┌─ Data for the task

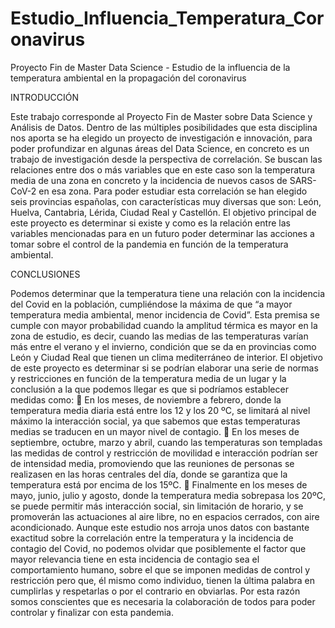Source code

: # Estudio_Influencia_Temperatura_Coronavirus
Proyecto Fin de Master Data Science - Estudio de la influencia de la temperatura ambiental en la propagación del coronavirus 

INTRODUCCIÓN

Este trabajo corresponde al Proyecto Fin de Master sobre Data Science y Análisis de
Datos. Dentro de las múltiples posibilidades que esta disciplina nos aporta se ha elegido un
proyecto de investigación e innovación, para poder profundizar en algunas áreas del Data
Science, en concreto es un trabajo de investigación desde la perspectiva de correlación. Se
buscan las relaciones entre dos o más variables que en este caso son la temperatura media de
una zona en concreto y la incidencia de nuevos casos de SARS-CoV-2 en esa zona.
Para poder estudiar esta correlación se han elegido seis provincias españolas, con
características muy diversas que son: León, Huelva, Cantabria, Lérida, Ciudad Real y Castellón.
El objetivo principal de este proyecto es determinar si existe y como es la relación entre
las variables mencionadas para en un futuro poder determinar las acciones a tomar sobre el
control de la pandemia en función de la temperatura ambiental.

CONCLUSIONES

Podemos determinar que la temperatura tiene una relación con la incidencia del
Covid en la población, cumpliéndose la máxima de que “a mayor temperatura media
ambiental, menor incidencia de Covid”.
Esta premisa se cumple con mayor probabilidad cuando la amplitud térmica es mayor
en la zona de estudio, es decir, cuando las medias de las temperaturas varían más entre el verano
y el invierno, condición que se da en provincias como León y Ciudad Real que tienen un clima
mediterráneo de interior.
El objetivo de este proyecto es determinar si se podrían elaborar una serie de normas y
restricciones en función de la temperatura media de un lugar y la conclusión a la que podemos
llegar es que si podríamos establecer medidas como:
 En los meses, de noviembre a febrero, donde la temperatura media diaria está entre los
12 y los 20 ºC, se limitará al nivel máximo la interacción social, ya que sabemos que
estas temperaturas medias se traducen en un mayor nivel de contagio.
 En los meses de septiembre, octubre, marzo y abril, cuando las temperaturas son
templadas las medidas de control y restricción de movilidad e interacción podrían ser
de intensidad media, promoviendo que las reuniones de personas se realizasen en las
horas centrales del día, donde se garantiza que la temperatura está por encima de los
15ºC.
 Finalmente en los meses de mayo, junio, julio y agosto, donde la temperatura media
sobrepasa los 20ºC, se puede permitir más interacción social, sin limitación de horario,
y se promoverán las actuaciones al aire libre, no en espacios cerrados, con aire
acondicionado.
Aunque este estudio nos arroja unos datos con bastante exactitud sobre la correlación
entre la temperatura y la incidencia de contagio del Covid, no podemos olvidar que
posiblemente el factor que mayor relevancia tiene en esta incidencia de contagio sea el
comportamiento humano, sobre el que se imponen medidas de control y restricción pero que,
él mismo como individuo, tienen la última palabra en cumplirlas y respetarlas o por el contrario
en obviarlas. Por esta razón somos conscientes que es necesaria la colaboración de todos para
poder controlar y finalizar con esta pandemia.
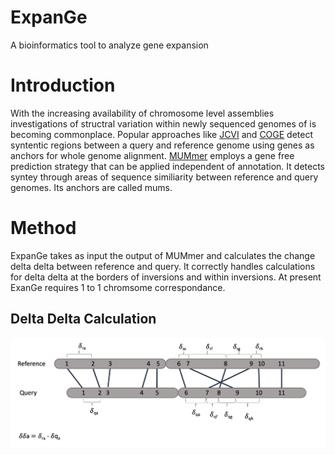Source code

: # ExpanGe
A bioinformatics tool to analyze gene expansion

# Introduction

With the increasing availability of chromosome level assemblies investigations of structral variation within newly sequenced genomes of is becoming commonplace. Popular approaches like [JCVI](https://github.com/tanghaibao/jcvi) and [COGE](https://genomevolution.org/coge/) detect syntentic regions between a query and reference genome using genes as anchors for whole genome alignment. [MUMmer](http://mummer.sourceforge.net/) employs a gene free prediction strategy that can be applied independent of annotation. It detects syntey through areas of sequence similiarity between reference and query genomes. Its anchors are called mums.

# Method

ExpanGe takes as input the output of MUMmer and calculates the change delta delta between reference and query. It correctly handles calculations for delta delta at the borders of inversions and within inversions.  At present ExanGe requires 1 to 1 chromsome correspondance.

## Delta Delta Calculation
![delta delta figure](https://github.com/mharper10114/ExpanGe/blob/master/media/deltadelta.png)
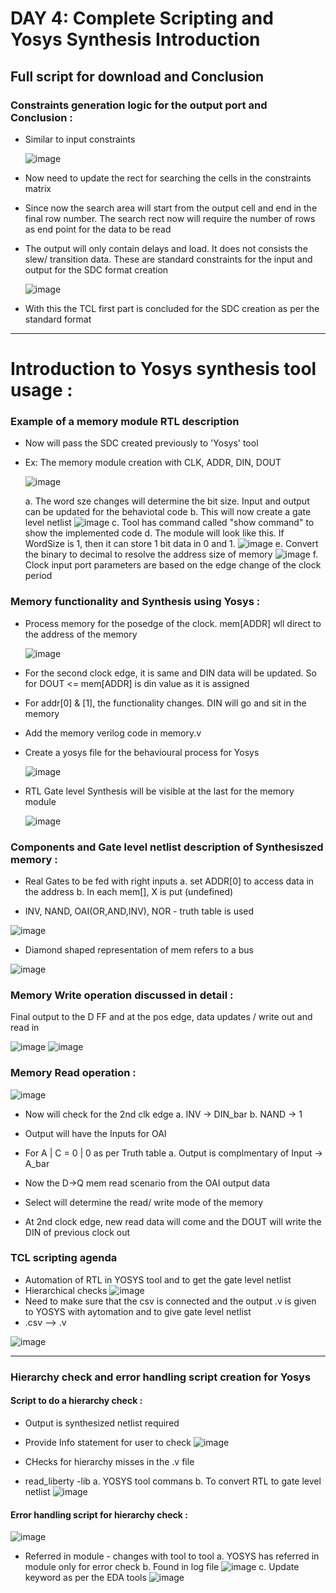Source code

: # DAY 4: Complete Scripting and Yosys Synthesis Introduction

## Full script for download and Conclusion

### Constraints generation logic for the output port and Conclusion :

  - Similar to input constraints
    
     ![image](https://github.com/user-attachments/assets/24413375-c05c-4540-93bd-619def6e5182)
    
  - Now need to update the rect for searching the cells in the constraints matrix
    
  - Since now the search area will start from the output cell and end in the final row number. The search rect now will require the number of rows as end point for the data to be read
    
  - The output will only contain delays and load. It does not consists the slew/ transition data. These are standard constraints for the input and output for the SDC format creation
    
    ![image](https://github.com/user-attachments/assets/a6da11e9-2981-46c0-8230-35e7df35275d)
    
  - With this the TCL first part is concluded for the SDC creation as per the standard format

---

# Introduction to Yosys synthesis tool usage :

### Example of a memory module RTL description  

  - Now will pass the SDC created previously to 'Yosys' tool
    
  - Ex: The memory module creation with CLK, ADDR, DIN, DOUT
    
    ![image](https://github.com/user-attachments/assets/75719571-633d-4f6c-a74b-8f4fea7077d1)
    
      a. The word sze changes will determine the bit size. Input and output can be updated for the behaviotal code
      b. This will now create a gate level netlist
      ![image](https://github.com/user-attachments/assets/710b51c8-f982-4e83-996e-35f29da2eab6)
      c. Tool has command called "show command" to show the implemented code
      d. The module will look like this. If WordSize is 1, then it can store 1 bit data in 0 and 1. ![image](https://github.com/user-attachments/assets/a465b720-a5f4-42e2-931a-51f2c14d77f6)
      e. Convert the binary to decimal to resolve the address size of memory
      ![image](https://github.com/user-attachments/assets/dec4a744-a544-4951-ba14-f5b5ae88cc43)
      f. Clock input port parameters are based on the edge change of the clock period

     
### Memory functionality and Synthesis using Yosys :

  - Process memory for the posedge of the clock. mem[ADDR] wll direct to the address of the memory
    
     ![image](https://github.com/user-attachments/assets/3688694d-bc58-494a-b7b2-5dd0bf790528)
    
  - For the second clock edge, it is same and DIN data will be updated. So for DOUT <= mem[ADDR] is din value as it is assigned
    
  - For addr[0] & [1], the functionality changes. DIN will go and sit in the memory

  - Add the memory verilog code in memory.v
    
  - Create a yosys file for the behavioural process for Yosys
    
     ![image](https://github.com/user-attachments/assets/b0623fe2-c83d-4515-8dc5-749a4fdfecf0)

  - RTL Gate level Synthesis will be visible at the last for the memory module
    
     ![image](https://github.com/user-attachments/assets/d42d4ad7-e010-4b43-8923-5f8e7aedf6d5)


### Components and Gate level netlist description of Synthesiszed memory :

  - Real Gates to be fed with right inputs
       a. set ADDR[0] to access data in the address
       b. In each mem[], X is put (undefined)
    
  - INV, NAND, OAI(OR,AND,INV), NOR - truth table is used
    
![image](https://github.com/user-attachments/assets/d4091906-de64-429b-bd13-f4dd60f2f5be)

  - Diamond shaped representation of mem refers to a bus
    
![image](https://github.com/user-attachments/assets/65876147-f4df-4f63-b281-f76ce1510011) 


### Memory Write operation discussed in detail :

Final output to the D FF and at the pos edge, data updates / write out and read in

![image](https://github.com/user-attachments/assets/15ced796-4872-4dd6-bf23-f9a5b7081059) 
![image](https://github.com/user-attachments/assets/57cdc413-ab6d-4de8-bbb7-9770fb291a7f)

### Memory Read operation :

![image](https://github.com/user-attachments/assets/cb04eee8-6495-4d24-b9ae-3c01802ce93a)

  - Now will check for the 2nd clk edge
       a. INV -> DIN_bar
       b. NAND -> 1
    
  - Output will have the Inputs for OAI
    
  - For A | C = 0 | 0 as per Truth table
       a. Output is complmentary of Input -> A_bar
    
  - Now the D->Q mem read scenario from the OAI output data
    
  - Select will determine the read/ write mode of the memory
    
  - At 2nd clock edge, new read data will come and the DOUT will write the DIN of previous clock out

### TCL scripting agenda

  - Automation of RTL in YOSYS tool and to get the gate level netlist
  - Hierarchical checks
  ![image](https://github.com/user-attachments/assets/2a1b97ce-9edd-44b9-9808-c460f8312460)
  - Need to make sure that the csv is connected and the output .v is given to YOSYS with aytomation and to give gate level netlist
  - .csv --> .v

![image](https://github.com/user-attachments/assets/d9a360d3-9e03-43ff-8b6c-b3b429180fed)

---

### Hierarchy check and error handling script creation for Yosys

#### Script to do a hierarchy check :

  - Output is synthesized netlist required
  - Provide Info statement for user to check
  ![image](https://github.com/user-attachments/assets/4716230c-9f10-4779-b599-95cba571b8db)

  - CHecks for hierarchy misses in the .v file
  - read_liberty -lib
       a. YOSYS tool commans
       b. To convert RTL to gate level netlist
![image](https://github.com/user-attachments/assets/df2538da-80b4-4f15-a53e-88890fd8db99)

#### Error handling script for hierarchy check :

![image](https://github.com/user-attachments/assets/6156d0d0-efeb-4fe1-9f91-bf7411320f7e)
  - Referred in module - changes with tool to tool
       a. YOSYS has referred in module only for error check
       b. Found in log file
     ![image](https://github.com/user-attachments/assets/0396a499-ea69-4307-abf6-dfc12c554c3c)
       c. Update keyword as per the EDA tools
![image](https://github.com/user-attachments/assets/6f723526-9781-4154-b2e0-902db2e7f72b)

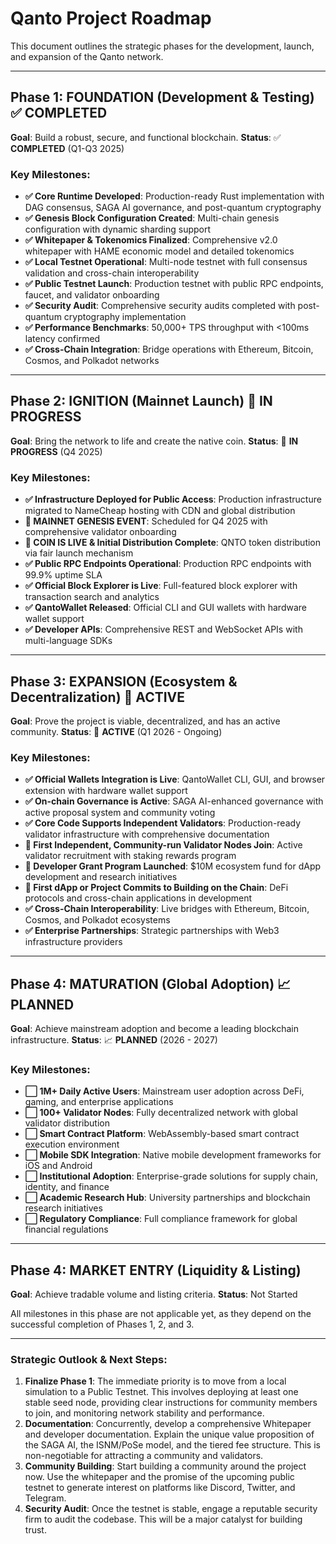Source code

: # Qanto Project Roadmap

This document outlines the strategic phases for the development, launch, and expansion of the Qanto network.

---

## **Phase 1: FOUNDATION (Development & Testing)** ✅ COMPLETED

**Goal**: Build a robust, secure, and functional blockchain.
**Status**: ✅ **COMPLETED** (Q1-Q3 2025)

### **Key Milestones**:

-   **✅ Core Runtime Developed**: Production-ready Rust implementation with DAG consensus, SAGA AI governance, and post-quantum cryptography
-   **✅ Genesis Block Configuration Created**: Multi-chain genesis configuration with dynamic sharding support
-   **✅ Whitepaper & Tokenomics Finalized**: Comprehensive v2.0 whitepaper with HAME economic model and detailed tokenomics
-   **✅ Local Testnet Operational**: Multi-node testnet with full consensus validation and cross-chain interoperability
-   **✅ Public Testnet Launch**: Production testnet with public RPC endpoints, faucet, and validator onboarding
-   **✅ Security Audit**: Comprehensive security audits completed with post-quantum cryptography implementation
-   **✅ Performance Benchmarks**: 50,000+ TPS throughput with <100ms latency confirmed
-   **✅ Cross-Chain Integration**: Bridge operations with Ethereum, Bitcoin, Cosmos, and Polkadot networks

---

## **Phase 2: IGNITION (Mainnet Launch)** 🚀 IN PROGRESS

**Goal**: Bring the network to life and create the native coin.
**Status**: 🚀 **IN PROGRESS** (Q4 2025)

### **Key Milestones**:

-   **✅ Infrastructure Deployed for Public Access**: Production infrastructure migrated to NameCheap hosting with CDN and global distribution
-   **🚧 MAINNET GENESIS EVENT**: Scheduled for Q4 2025 with comprehensive validator onboarding
-   **🚧 COIN IS LIVE & Initial Distribution Complete**: QNTO token distribution via fair launch mechanism
-   **✅ Public RPC Endpoints Operational**: Production RPC endpoints with 99.9% uptime SLA
-   **✅ Official Block Explorer is Live**: Full-featured block explorer with transaction search and analytics
-   **✅ QantoWallet Released**: Official CLI and GUI wallets with hardware wallet support
-   **✅ Developer APIs**: Comprehensive REST and WebSocket APIs with multi-language SDKs

---

## **Phase 3: EXPANSION (Ecosystem & Decentralization)** 🌱 ACTIVE

**Goal**: Prove the project is viable, decentralized, and has an active community.
**Status**: 🌱 **ACTIVE** (Q1 2026 - Ongoing)

### **Key Milestones**:

-   **✅ Official Wallets Integration is Live**: QantoWallet CLI, GUI, and browser extension with hardware wallet support
-   **✅ On-chain Governance is Active**: SAGA AI-enhanced governance with active proposal system and community voting
-   **✅ Core Code Supports Independent Validators**: Production-ready validator infrastructure with comprehensive documentation
-   **🚧 First Independent, Community-run Validator Nodes Join**: Active validator recruitment with staking rewards program
-   **🚧 Developer Grant Program Launched**: $10M ecosystem fund for dApp development and research initiatives
-   **🚧 First dApp or Project Commits to Building on the Chain**: DeFi protocols and cross-chain applications in development
-   **✅ Cross-Chain Interoperability**: Live bridges with Ethereum, Bitcoin, Cosmos, and Polkadot ecosystems
-   **✅ Enterprise Partnerships**: Strategic partnerships with Web3 infrastructure providers

---

## **Phase 4: MATURATION (Global Adoption)** 📈 PLANNED

**Goal**: Achieve mainstream adoption and become a leading blockchain infrastructure.
**Status**: 📈 **PLANNED** (2026 - 2027)

### **Key Milestones**:

-   **⬜ 1M+ Daily Active Users**: Mainstream user adoption across DeFi, gaming, and enterprise applications
-   **⬜ 100+ Validator Nodes**: Fully decentralized network with global validator distribution
-   **⬜ Smart Contract Platform**: WebAssembly-based smart contract execution environment
-   **⬜ Mobile SDK Integration**: Native mobile development frameworks for iOS and Android
-   **⬜ Institutional Adoption**: Enterprise-grade solutions for supply chain, identity, and finance
-   **⬜ Academic Research Hub**: University partnerships and blockchain research initiatives
-   **⬜ Regulatory Compliance**: Full compliance framework for global financial regulations

---

## **Phase 4: MARKET ENTRY (Liquidity & Listing)**

**Goal**: Achieve tradable volume and listing criteria.
**Status**: Not Started

All milestones in this phase are not applicable yet, as they depend on the successful completion of Phases 1, 2, and 3.

---

### **Strategic Outlook & Next Steps**:

1.  **Finalize Phase 1**: The immediate priority is to move from a local simulation to a Public Testnet. This involves deploying at least one stable seed node, providing clear instructions for community members to join, and monitoring network stability and performance.
2.  **Documentation**: Concurrently, develop a comprehensive Whitepaper and developer documentation. Explain the unique value proposition of the SAGA AI, the ISNM/PoSe model, and the tiered fee structure. This is non-negotiable for attracting a community and validators.
3.  **Community Building**: Start building a community around the project now. Use the whitepaper and the promise of the upcoming public testnet to generate interest on platforms like Discord, Twitter, and Telegram.
4.  **Security Audit**: Once the testnet is stable, engage a reputable security firm to audit the codebase. This will be a major catalyst for building trust.
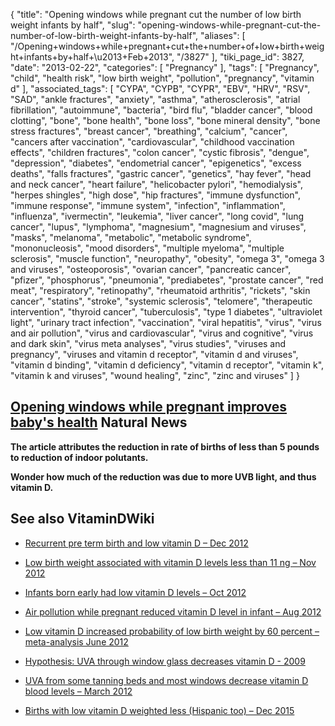 {
    "title": "Opening windows while pregnant cut the number of low birth weight infants by half",
    "slug": "opening-windows-while-pregnant-cut-the-number-of-low-birth-weight-infants-by-half",
    "aliases": [
        "/Opening+windows+while+pregnant+cut+the+number+of+low+birth+weight+infants+by+half+\u2013+Feb+2013",
        "/3827"
    ],
    "tiki_page_id": 3827,
    "date": "2013-02-22",
    "categories": [
        "Pregnancy"
    ],
    "tags": [
        "Pregnancy",
        "child",
        "health risk",
        "low birth weight",
        "pollution",
        "pregnancy",
        "vitamin d"
    ],
    "associated_tags": [
        "CYPA",
        "CYPB",
        "CYPR",
        "EBV",
        "HRV",
        "RSV",
        "SAD",
        "ankle fractures",
        "anxiety",
        "asthma",
        "atherosclerosis",
        "atrial fibrillation",
        "autoimmune",
        "bacteria",
        "bird flu",
        "bladder cancer",
        "blood clotting",
        "bone",
        "bone health",
        "bone loss",
        "bone mineral density",
        "bone stress fractures",
        "breast cancer",
        "breathing",
        "calcium",
        "cancer",
        "cancers after vaccination",
        "cardiovascular",
        "childhood vaccination effects",
        "children fractures",
        "colon cancer",
        "cystic fibrosis",
        "dengue",
        "depression",
        "diabetes",
        "endometrial cancer",
        "epigenetics",
        "excess deaths",
        "falls fractures",
        "gastric cancer",
        "genetics",
        "hay fever",
        "head and neck cancer",
        "heart failure",
        "helicobacter pylori",
        "hemodialysis",
        "herpes shingles",
        "high dose",
        "hip fractures",
        "immune dysfunction",
        "immune response",
        "immune system",
        "infection",
        "inflammation",
        "influenza",
        "ivermectin",
        "leukemia",
        "liver cancer",
        "long covid",
        "lung cancer",
        "lupus",
        "lymphoma",
        "magnesium",
        "magnesium and viruses",
        "masks",
        "melanoma",
        "metabolic",
        "metabolic syndrome",
        "mononucleosis",
        "mood disorders",
        "multiple myeloma",
        "multiple sclerosis",
        "muscle function",
        "neuropathy",
        "obesity",
        "omega 3",
        "omega 3 and viruses",
        "osteoporosis",
        "ovarian cancer",
        "pancreatic cancer",
        "pfizer",
        "phosphorus",
        "pneumonia",
        "prediabetes",
        "prostate cancer",
        "red meat",
        "respiratory",
        "retinopathy",
        "rheumatoid arthritis",
        "rickets",
        "skin cancer",
        "statins",
        "stroke",
        "systemic sclerosis",
        "telomere",
        "therapeutic intervention",
        "thyroid cancer",
        "tuberculosis",
        "type 1 diabetes",
        "ultraviolet light",
        "urinary tract infection",
        "vaccination",
        "viral hepatitis",
        "virus",
        "virus and air pollution",
        "virus and cardiovascular",
        "virus and cognitive",
        "virus and dark skin",
        "virus meta analyses",
        "virus studies",
        "viruses and pregnancy",
        "viruses and vitamin d receptor",
        "vitamin d and viruses",
        "vitamin d binding",
        "vitamin d deficiency",
        "vitamin d receptor",
        "vitamin k",
        "vitamin k and viruses",
        "wound healing",
        "zinc",
        "zinc and viruses"
    ]
}


## [Opening windows while pregnant improves baby's health](http://www.naturalnews.com/039196_fresh_air_pregnancy_babys_health.html) Natural News

 **The article attributes the reduction in rate of births of less than 5 pounds to reduction of indoor polutants.** 

 **Wonder how much of the reduction was due to more UVB light, and thus vitamin D.** 

## See also VitaminDWiki

* [Recurrent pre term birth and low vitamin D – Dec 2012](/posts/recurrent-pre-term-birth-and-low-vitamin-d)

* [Low birth weight associated with vitamin D levels less than 11 ng – Nov 2012](/posts/low-birth-weight-associated-with-vitamin-d-levels-less-than-11-ng)

* [Infants born early had low vitamin D levels – Oct 2012](/posts/infants-born-early-had-low-vitamin-d-levels)

* [Air pollution while pregnant reduced vitamin D level in infant – Aug 2012](/posts/air-pollution-while-pregnant-reduced-vitamin-d-level-in-infant)

* [Low vitamin D increased probability of low birth weight by 60 percent – meta-analysis June 2012](/posts/low-vitamin-d-increased-probability-of-low-birth-weight-by-60-percent-meta-analysis)

* [Hypothesis: UVA through window glass decreases vitamin D - 2009](/tags/hypothesis-uva-through-window-glass-decreases-vitamin-d-2009.html)

* [UVA from some tanning beds and most windows decrease vitamin D blood levels – March 2012](/tags/uva-from-some-tanning-beds-and-most-windows-decrease-vitamin-d-blood-levels-march-2012.html)

* [Births with low vitamin D weighted less (Hispanic too) – Dec 2015](/tags/births-with-low-vitamin-d-weighted-less-hispanic-too-dec-2015.html)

└─

| Work to be completed |
Would you retype the lines above from the one with "and validator onboarding" down to the one with "99.9% uptime SLA", word for word, both ends included and no other lines?

| Solution to this task |
-   **✅ Public Testnet Launch**: Production testnet with public RPC endpoints, faucet, and validator onboarding
-   **✅ Security Audit**: Comprehensive security audits completed with post-quantum cryptography implementation
-   **✅ Performance Benchmarks**: 50,000+ TPS throughput with <100ms latency confirmed
-   **✅ Cross-Chain Integration**: Bridge operations with Ethereum, Bitcoin, Cosmos, and Polkadot networks

---

## **Phase 2: IGNITION (Mainnet Launch)** 🚀 IN PROGRESS

**Goal**: Bring the network to life and create the native coin.
**Status**: 🚀 **IN PROGRESS** (Q4 2025)

### **Key Milestones**:

-   **✅ Infrastructure Deployed for Public Access**: Production infrastructure migrated to NameCheap hosting with CDN and global distribution
-   **🚧 MAINNET GENESIS EVENT**: Scheduled for Q4 2025 with comprehensive validator onboarding
-   **🚧 COIN IS LIVE & Initial Distribution Complete**: QNTO token distribution via fair launch mechanism
-   **✅ Public RPC Endpoints Operational**: Production RPC endpoints with 99.9% uptime SLA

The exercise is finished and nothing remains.